##### EXTRAIT CITÉ #####
4. Il résulte de tout ce qui précède, sans qu'il soit besoin d'examiner les autres moyens de la requête, que Mme B... est fondée à soutenir que c'est à tort que, par le jugement attaqué, le tribunal administratif de Strasbourg a rejeté sa demande d'annulation de l'arrêté du préfet de la Moselle du 22 novembre 2022 refusant de lui délivrer un titre de séjour, lui faisant obligation de quitter le territoire français dans un délai de trente jours et fixant le pays de destination.
Sur les conclusions à fin d'injonction et d'astreinte :
5. Eu égard au motif retenu, l'annulation de l'arrêté du préfet de la Moselle du 22 novembre 2022 implique nécessairement que celui-ci délivre à Mme B... un titre de séjour portant la mention " vie privée et familiale " dans un délai d'un mois suivant la notification du présent arrêt. Il n'y a pas lieu en revanche d'assortir cette injonction d'une astreinte.
Sur les frais de l'instance :
6. Mme B... a obtenu le bénéfice de l'aide juridictionnelle totale. Par suite, son avocat peut se prévaloir des dispositions de l'article 37 de la loi du 10 juillet 1991. Il y a lieu, dans les circonstances de l'espèce, et sous réserve que Me Airiau renonce à percevoir la somme correspondant à la part contributive de l'Etat, de mettre à la charge de l'Etat le versement à Me Airiau de la somme globale de 1 000 euros.
D E C I D E :
Article 1er : Le jugement du tribunal administratif de Strasbourg du 11 mai 2023 et l'arrêté du préfet de la Moselle du 22 novembre 2022 sont annulés.
#####
## [CONSIGNES]
1/ Recopiez le passage de l'extrait cité qui va de « 4. Il résulte » jusqu'à « injonction d'une astreinte. » inclus.
2/ Traduisez en anglais cette phrase de l'extrait cité : « Il n'y a pas lieu en revanche d'assortir cette injonction d'une astreinte. »
3/ D'après l'extrait cité, les affirmations suivantes sont-elles exactes ? Répondez par oui ou par non à chacune, en citant les mots du texte qui tranchent. (a) Le titre de séjour doit être délivré dans un délai d'un mois suivant la notification de l'arrêt. (b) L'injonction est assortie d'une astreinte. (c) La somme mise à la charge de l'État au profit de Me Airiau s'élève à 1 500 euros.
Les enregistrements qui suivent forment un matériau à part, distinct de l'extrait cité.
##### ENREGISTREMENTS FOURNIS #####
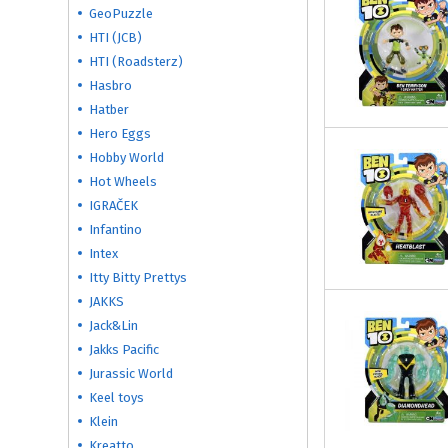
GeoPuzzle
HTI (JCB)
HTI (Roadsterz)
Hasbro
Hatber
Hero Eggs
Hobby World
Hot Wheels
IGRAČEK
Infantino
Intex
Itty Bitty Prettys
JAKKS
Jack&Lin
Jakks Pacific
Jurassic World
Keel toys
Klein
Kreatto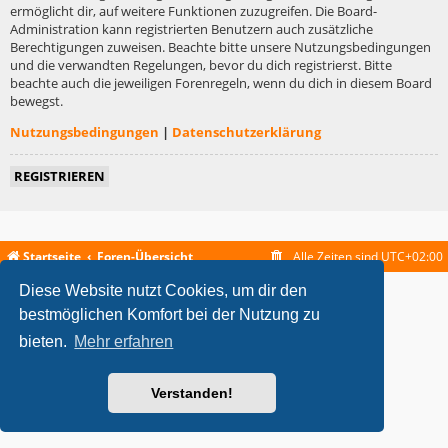
ermöglicht dir, auf weitere Funktionen zuzugreifen. Die Board-
Administration kann registrierten Benutzern auch zusätzliche
Berechtigungen zuweisen. Beachte bitte unsere Nutzungsbedingungen
und die verwandten Regelungen, bevor du dich registrierst. Bitte
beachte auch die jeweiligen Forenregeln, wenn du dich in diesem Board
bewegst.
Nutzungsbedingungen
|
Datenschutzerklärung
REGISTRIEREN
Startseite
Foren-Übersicht
Alle Zeiten sind
UTC+02:00
Diese Website nutzt Cookies, um dir den
metrolike style by
Eric Seguin
Updated for phpBB3.2 by
Ian Bradley
Powered by
phpBB
® Forum Software © phpBB Limited
bestmöglichen Komfort bei der Nutzung zu
Deutsche Übersetzung durch
phpBB.de
bieten.
Mehr erfahren
Datenschutz
|
Nutzungsbedingungen
Verstanden!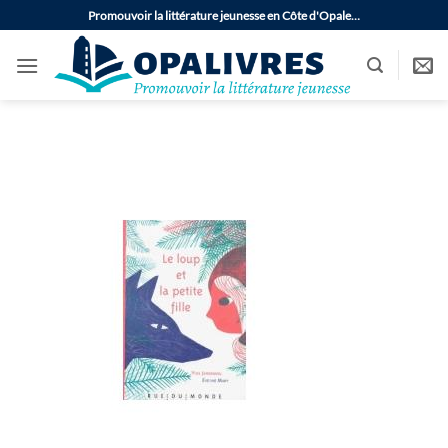
Passer
Promouvoir la littérature jeunesse en Côte d'Opale…
au
contenu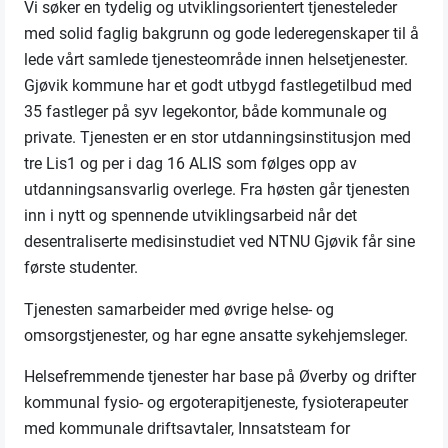
Vi søker en tydelig og utviklingsorientert tjenesteleder
med solid faglig bakgrunn og gode lederegenskaper til å
lede vårt samlede tjenesteområde innen helsetjenester.
Gjøvik kommune har et godt utbygd fastlegetilbud med
35 fastleger på syv legekontor, både kommunale og
private. Tjenesten er en stor utdanningsinstitusjon med
tre Lis1 og per i dag 16 ALIS som følges opp av
utdanningsansvarlig overlege. Fra høsten går tjenesten
inn i nytt og spennende utviklingsarbeid når det
desentraliserte medisinstudiet ved NTNU Gjøvik får sine
første studenter.
Tjenesten samarbeider med øvrige helse- og
omsorgstjenester, og har egne ansatte sykehjemsleger.
Helsefremmende tjenester har base på Øverby og drifter
kommunal fysio- og ergoterapitjeneste, fysioterapeuter
med kommunale driftsavtaler, Innsatsteam for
#####
## [RÉPONSES ATTENDUES]
1/
4. Il résulte de tout ce qui précède, sans qu'il soit besoin d'examiner les autres moyens de la requête, que Mme B... est fondée à soutenir que c'est à tort que, par le jugement attaqué, le tribunal administratif de Strasbourg a rejeté sa demande d'annulation de l'arrêté du préfet de la Moselle du 22 novembre 2022 refusant de lui délivrer un titre de séjour, lui faisant obligation de quitter le territoire français dans un délai de trente jours et fixant le pays de destination.
Sur les conclusions à fin d'injonction et d'astreinte :
5. Eu égard au motif retenu, l'annulation de l'arrêté du préfet de la Moselle du 22 novembre 2022 implique nécessairement que celui-ci délivre à Mme B... un titre de séjour portant la mention " vie privée et familiale " dans un délai d'un mois suivant la notification du présent arrêt. Il n'y a pas lieu en revanche d'assortir cette injonction d'une astreinte.

2/ However, there are no grounds for attaching a penalty payment to this injunction.

3/
(a) Oui : « dans un délai d'un mois suivant la notification du présent arrêt ».
(b) Non : « Il n'y a pas lieu en revanche d'assortir cette injonction d'une astreinte. »
(c) Non : « de la somme globale de 1 000 euros ».